Three-dimensional modelling of membrane protein complexes

Membrane proteins make up about 30% of known proteins and over half of current drug targets. Knowledge of their structure is invaluable for the design of new effective drugs. Experimental structure elucidation is difficult and costly, however. Computational methods are routinely employed to predict the three-dimensional structure of a protein of interest.

Membrane proteins live in a very different physico-chemical environment from soluble proteins. They are surrounded by lipid molecules with strongly hydrophobic fatty acid tails and polar or charged head groups. Most existing structure prediction methods do not take these differences into account and tend to perform suboptimally on membrane proteins. Recently, we have developed specialised software to deal specifically with the modelling of an individual membrane protein: iMembrane (to annotate a protein's membrane insertion), MEDELLER (to predict a protein's core structure) and PyFREAD (to model the loops).

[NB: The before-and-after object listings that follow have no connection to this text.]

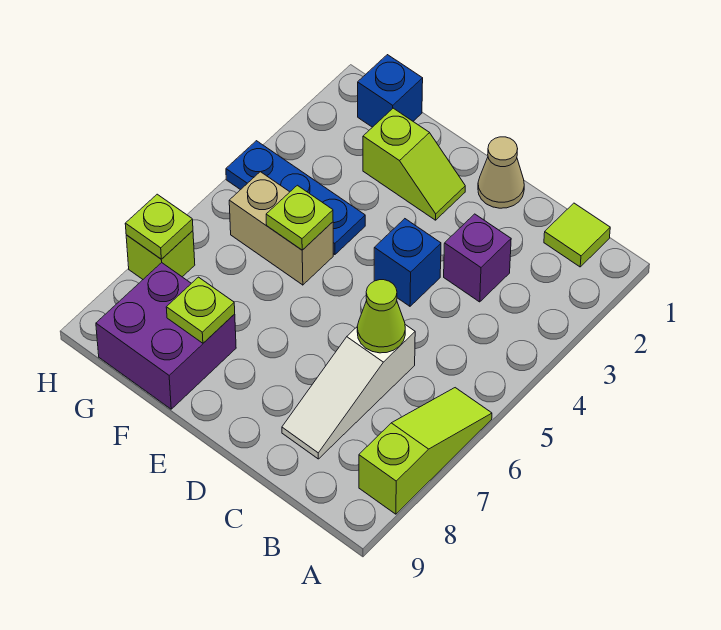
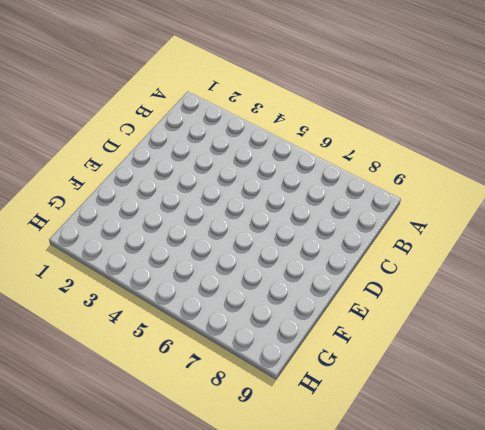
none -> lime slope A6:A8 level 1 top 8
none -> lime tile B1 level 1
none -> purple brick C3 level 1

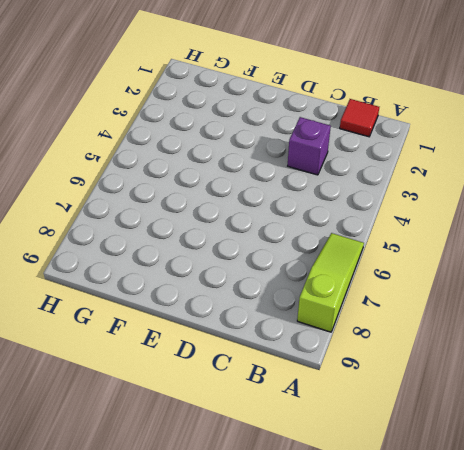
red tile B1 level 1 -> lime tile B1 level 1
none -> white slope C6:C8 level 1 top 6
none -> tan cone D1 level 1
none -> blue brick D4 level 1

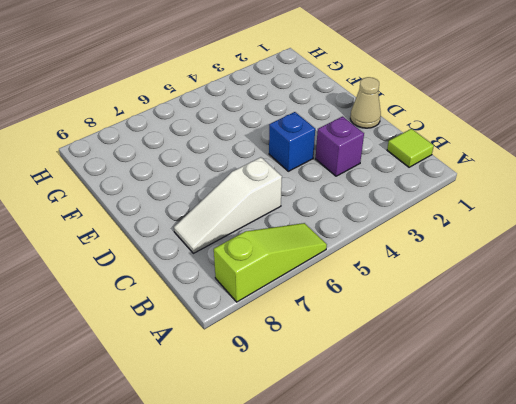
none -> lime slope E2:F2 level 1 top F
none -> blue plate F4:H4 level 1
none -> tan brick F5:G5 level 1

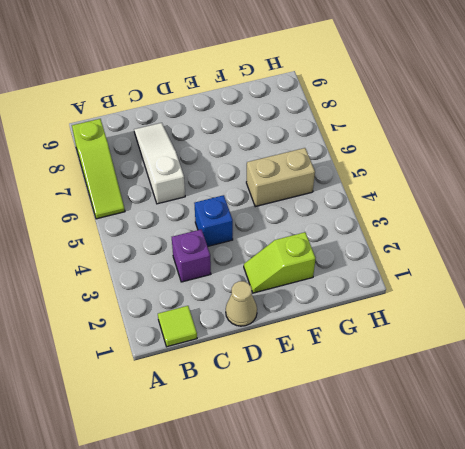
none -> blue plate F4:H4 level 1
none -> purple brick F8:G9 level 1
none -> blue brick G1 level 1

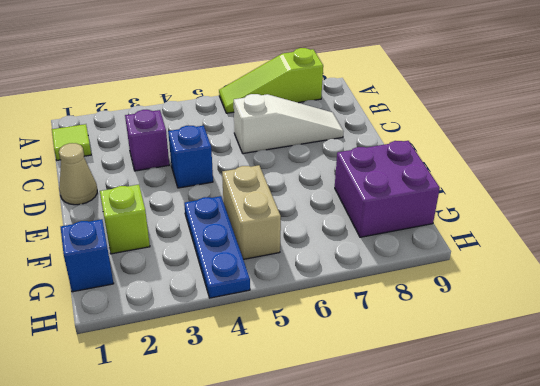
none -> lime brick H7 level 1
none -> lime cone C6 level 2
none -> lime plate F5 level 2

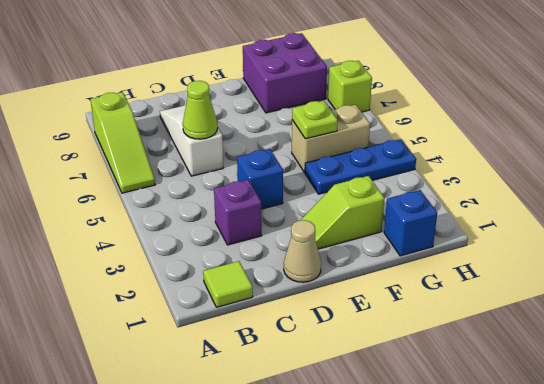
none -> lime plate F8 level 2
none -> lime plate H7 level 2

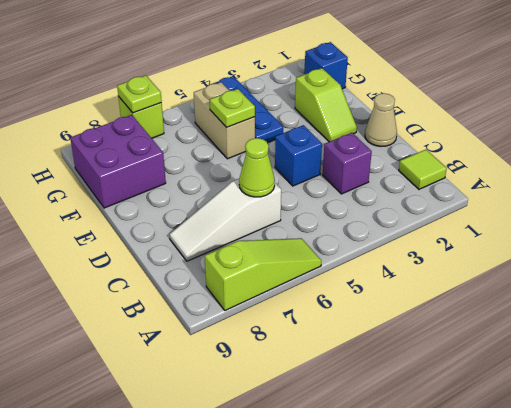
none -> lime plate F8 level 2

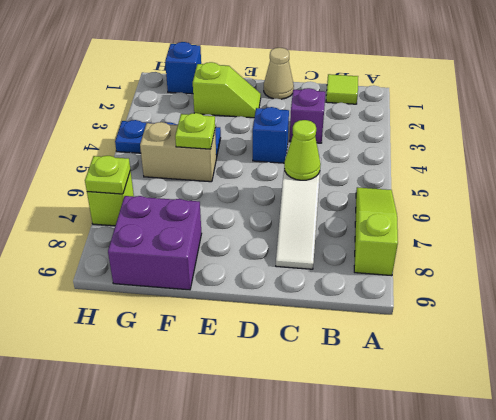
none -> lime plate F8 level 2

The next step from modelling a single chain is to model the entire complex. This will involve the integration of computational methods (see above) with various kinds of experimental data, for example electron density maps from low-resolution X-ray crystallography and electron microscopy, or molecular envelopes from small-angle X-ray scattering experiments. The main goal of the project is to be able to predict the static 3D structure of an entire membrane protein complex and then insert it into a molecular dynamics-type framework to simulate its interaction with other proteins and ligands. Ultimately, this information could then serve to inform higher level models.


This research is funded by the 2020 Science project.